My experience with foundations has been equally interesting and frustrating. You read their guidelines, and the project you propose seems appropriate, but it is still rejected. Sometimes it’s a case of there being too many good proposals and not enough money, but often the foundation’s interests are limited to a geographical area or a topic or the trustees simply won’t consider unsolicited proposals.

The “who you know factor” is always important in charitable giving. People are more comfortable sending money to a cause when they are familiar with the people involved, or when they are asked by friends and colleagues. A lot of wealthy individuals give to each other’s causes because that’s the way that social stratum operates — you scratch my back, or give to my charity....

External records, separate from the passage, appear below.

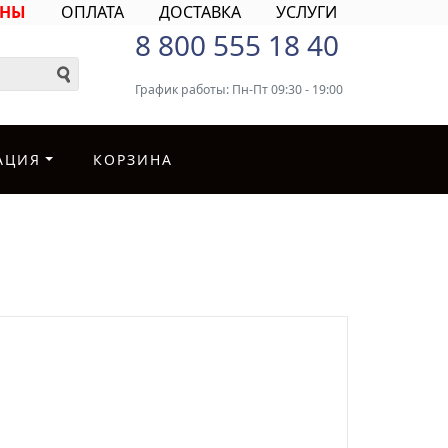
ИНЫ
ОПЛАТА
ДОСТАВКА
УСЛУГИ
8 800 555 18 40
График работы: Пн-Пт 09:30 - 19:00
АЦИЯ
КОРЗИНА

Covet is also an issue. Many people give without any expectation of anything in return. Some people, however, want recognition for their generosity — names on buildings, plaques and the rest. Walking around Jerusalem, with all its monuments to philanthropists, I sometimes wonder if the day is far off when you can buy your own stones in the Western Wall. Charities are generally happy to give people credit for their gifts and there’s certainly nothing wrong with acknowledging generosity.

One dilemma for donors is whether to give to Jewish and/or non-Jewish causes. Giving to charities for the blind, AIDS, the homeless, saving the whales or any other general cause is fine, but those causes will receive support from the general population. Generally speaking, only Jews are going to give to specifically Jewish causes, such as synagogues, homes for the Jewish elderly, Holocaust education and Israel.

As the year draws to an end and many of us make our last minute contributions, it is also worth considering the charitable guidelines set out by Maimonides, who said there are eight levels of charity, each higher than the other. In ascending order, they are:

8. When donations are given grudgingly.
7. When one gives less than he should, but does so cheerfully.
6. When one gives directly to the poor upon being asked.
5. When one gives directly to the poor without being asked.
4. Donations when the recipient is aware of the donor's identity, but the donor still doesn't know the specific identity of the recipient.
3. Donations when the donor is aware to whom the charity is being given, but the recipient is unaware of the source.
2. Giving assistance in such a way that the giver and recipient are unknown to each other.
1. The highest form of charity is to help sustain a person before they become impoverished by offering a substantial gift in a dignified manner, or by extending a suitable loan, or by helping them find employment or establish themselves in business so as to make it unnecessary for them to become dependent on others.